= Individual participant data =

Individual participant data (also known as individual patient data, often abbreviated IPD) is raw data from individual participants, and is often used in the context of meta-analysis.

The International Committee of Medical Journal Editors (ICMJE) has stated that sharing of deidentified individual participant data is an ethical obligation.

== IPD meta-analysis ==
In an IPD meta-analysis, patient-level data from multiple studies or settings are combined to address a certain research question. IPD meta-analyses tend to be common for large-scale and international projects, and they are less limited than aggregate data (AD) meta-analyses in terms of the availability and quality of data they can use. Due to the high level of precision and consistency this approach allows for (which in turn makes it easier for researchers to minimize heterogeneity), it is considered the gold standard of evidence synthesis.
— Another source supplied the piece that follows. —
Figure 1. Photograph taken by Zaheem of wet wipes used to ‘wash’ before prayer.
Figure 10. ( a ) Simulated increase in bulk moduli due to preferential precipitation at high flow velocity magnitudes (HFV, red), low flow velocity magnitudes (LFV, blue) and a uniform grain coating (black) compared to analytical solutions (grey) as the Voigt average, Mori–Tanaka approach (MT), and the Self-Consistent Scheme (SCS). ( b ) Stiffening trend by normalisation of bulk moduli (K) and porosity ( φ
Common aims for an IPD meta-analysis are
- to evaluate the safety or efficacy of medical interventions
- to identify modifiers of treatment effect
- to evaluate the accuracy of diagnostic tests
- to evaluate the association of prognostic markers
- to develop multivariable prediction models (rules)
- to evaluate the predictive performance of prognostic models
Over the past few decades, meta-analyses conducted with IPD (also known as IPD meta-analyses) have become increasingly popular.